Most analytics platforms were built for analysts. They assume the person asking the question already knows SQL, understands data schemas, and has time to build custom queries. That leaves everyone else — product managers, marketers, founders, operations leads — relying on secondhand reports that arrive days or weeks after the moment has passed.

By the time the data reaches the decision-maker, the window to act on it has often closed.

Why complexity kills adoption

There's a pattern that repeats in almost every growing company. Leadership invests in a powerful analytics tool. The data team spends weeks setting it up. Dashboards are built, integrations are configured, and everyone agrees it's going to change how decisions get made.

Six months later, three people use it. Everyone else went back to gut instinct and spreadsheets.
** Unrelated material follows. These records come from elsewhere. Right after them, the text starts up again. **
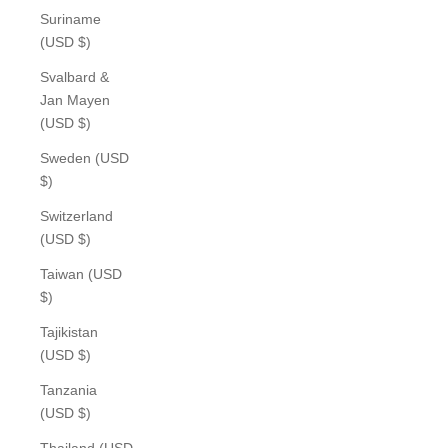
Suriname
(USD $)
Svalbard &
Jan Mayen
(USD $)
Sweden (USD
$)
Switzerland
(USD $)
Taiwan (USD
$)
Tajikistan
(USD $)
Tanzania
(USD $)
Thailand (USD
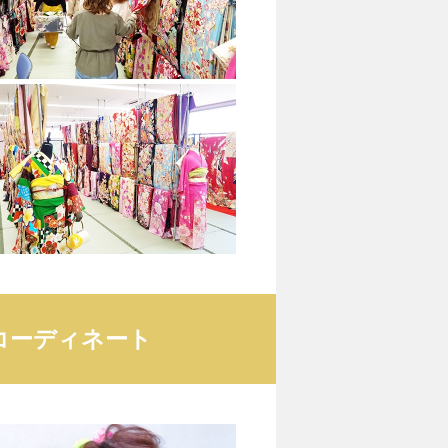
コーディネート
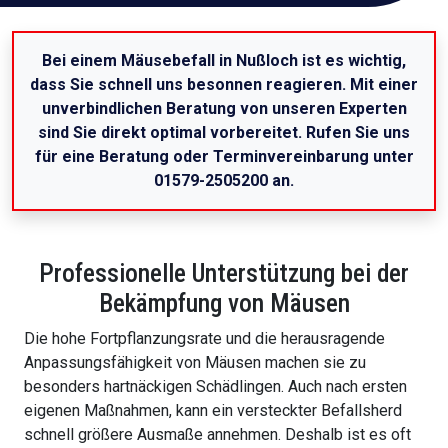
Bei einem Mäusebefall in Nußloch ist es wichtig,
dass Sie schnell uns besonnen reagieren. Mit einer
unverbindlichen Beratung von unseren Experten
sind Sie direkt optimal vorbereitet. Rufen Sie uns
für eine Beratung oder Terminvereinbarung unter
01579-2505200 an.
Professionelle Unterstützung bei der
Bekämpfung von Mäusen
Die hohe Fortpflanzungsrate und die herausragende
Anpassungsfähigkeit von Mäusen machen sie zu
besonders hartnäckigen Schädlingen. Auch nach ersten
eigenen Maßnahmen, kann ein versteckter Befallsherd
schnell größere Ausmaße annehmen. Deshalb ist es oft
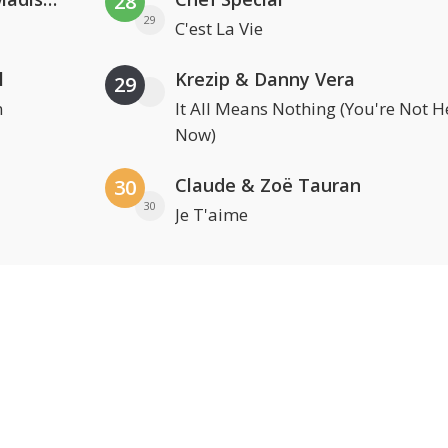
28
29
C'est La Vie
l
Krezip & Danny Vera
29
n
It All Means Nothing (You're Not H
Now)
Claude & Zoë Tauran
30
30
Je T'aime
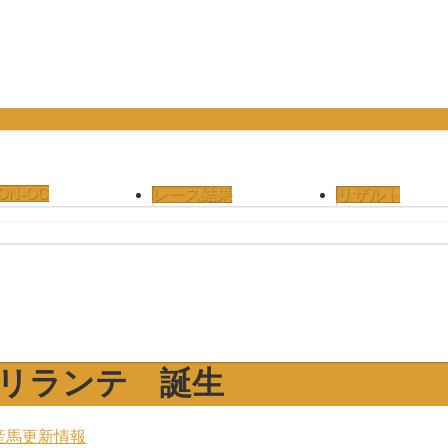
ON-OC
レース結果
リザルト
ブリランテ 誕生
産馬更新情報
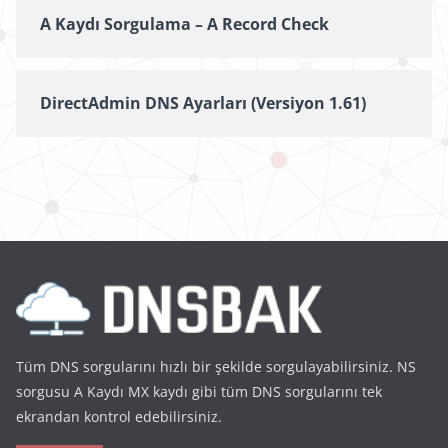
A Kaydı Sorgulama – A Record Check
DirectAdmin DNS Ayarları (Versiyon 1.61)
Tüm DNS sorgularını hızlı bir şekilde sorgulayabilirsiniz. NS
sorgusu A Kaydı MX kaydı gibi tüm DNS sorgularını tek
ekrandan kontrol edebilirsiniz.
The issue isn't the data or even the tool. It's the gap between what the platform can do and what most team members are willing to learn. If understanding your own metrics requires a training course, most people will skip it and guess instead.
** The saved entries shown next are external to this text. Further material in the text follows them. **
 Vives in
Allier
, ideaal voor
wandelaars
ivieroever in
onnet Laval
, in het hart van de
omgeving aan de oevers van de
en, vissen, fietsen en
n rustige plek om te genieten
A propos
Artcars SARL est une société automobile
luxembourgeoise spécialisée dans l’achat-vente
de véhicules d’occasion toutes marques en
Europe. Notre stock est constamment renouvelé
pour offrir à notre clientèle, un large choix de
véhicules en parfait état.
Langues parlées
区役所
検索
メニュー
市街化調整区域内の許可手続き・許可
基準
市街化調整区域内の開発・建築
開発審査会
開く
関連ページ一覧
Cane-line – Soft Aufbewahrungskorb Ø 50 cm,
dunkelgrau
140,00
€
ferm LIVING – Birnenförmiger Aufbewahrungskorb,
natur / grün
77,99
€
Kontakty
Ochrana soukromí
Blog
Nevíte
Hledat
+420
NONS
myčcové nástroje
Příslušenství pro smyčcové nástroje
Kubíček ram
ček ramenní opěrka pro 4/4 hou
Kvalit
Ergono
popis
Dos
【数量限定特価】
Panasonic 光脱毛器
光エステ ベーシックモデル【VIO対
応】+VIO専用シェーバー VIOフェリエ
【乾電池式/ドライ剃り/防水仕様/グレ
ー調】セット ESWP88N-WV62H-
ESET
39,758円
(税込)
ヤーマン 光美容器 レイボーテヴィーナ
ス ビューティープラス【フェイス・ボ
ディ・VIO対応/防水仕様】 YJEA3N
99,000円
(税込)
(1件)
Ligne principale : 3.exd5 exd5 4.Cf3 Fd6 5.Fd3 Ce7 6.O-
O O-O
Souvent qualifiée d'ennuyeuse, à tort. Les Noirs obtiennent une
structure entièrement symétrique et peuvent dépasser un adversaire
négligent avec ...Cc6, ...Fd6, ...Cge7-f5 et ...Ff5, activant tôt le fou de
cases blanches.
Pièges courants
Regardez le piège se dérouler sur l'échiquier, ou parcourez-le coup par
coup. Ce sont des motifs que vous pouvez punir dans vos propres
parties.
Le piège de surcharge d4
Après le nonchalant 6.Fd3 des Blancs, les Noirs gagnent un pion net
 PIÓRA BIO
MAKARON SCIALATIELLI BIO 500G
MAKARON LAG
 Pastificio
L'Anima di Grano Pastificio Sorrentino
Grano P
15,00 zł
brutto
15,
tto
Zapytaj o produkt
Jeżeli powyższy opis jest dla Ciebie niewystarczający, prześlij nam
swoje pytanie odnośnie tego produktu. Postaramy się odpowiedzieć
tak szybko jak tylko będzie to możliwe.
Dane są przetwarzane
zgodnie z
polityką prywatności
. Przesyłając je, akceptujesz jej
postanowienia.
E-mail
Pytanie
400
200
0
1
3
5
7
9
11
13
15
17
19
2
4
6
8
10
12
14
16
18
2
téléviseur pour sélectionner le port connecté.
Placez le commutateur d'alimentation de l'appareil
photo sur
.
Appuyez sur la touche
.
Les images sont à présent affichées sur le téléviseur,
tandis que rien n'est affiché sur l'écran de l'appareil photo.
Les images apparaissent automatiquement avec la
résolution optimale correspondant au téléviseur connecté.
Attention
The AI shift: from querying to asking

This is where the landscape is changing. AI-powered analytics platforms are closing the comprehension gap by letting people interact with data the way they'd talk to a colleague.

Instead of writing a query, you ask a question: "Why did signups drop last Tuesday?" Instead of building a dashboard, you describe what you want to see: "Show me weekly retention by cohort for the last quarter." The AI handles the technical translation while the human stays focused on the decision.

This isn't about replacing analysts. It's about unlocking the other 90% of your data by making it accessible to the people who actually need it most — the ones making decisions every day.

What changes when the whole team has access

When data becomes accessible to everyone, something shifts in how a company operates. Product managers stop waiting for weekly reports and start testing hypotheses in real time. Marketing teams stop guessing which campaigns drive revenue and start seeing the full funnel. Customer success teams spot churn signals before they become cancellations.

The compound effect is significant. Decisions get faster, alignment improves, and the gap between "what we think is happening" and "what's actually happening" gets smaller every day.

Start with what you have

You don't need more data. You don't need a bigger analytics team. You need a way to make the data you already have usable by the people who need it most.

The 90% of your data that's going unused isn't worthless. It's just waiting for someone to ask the right question.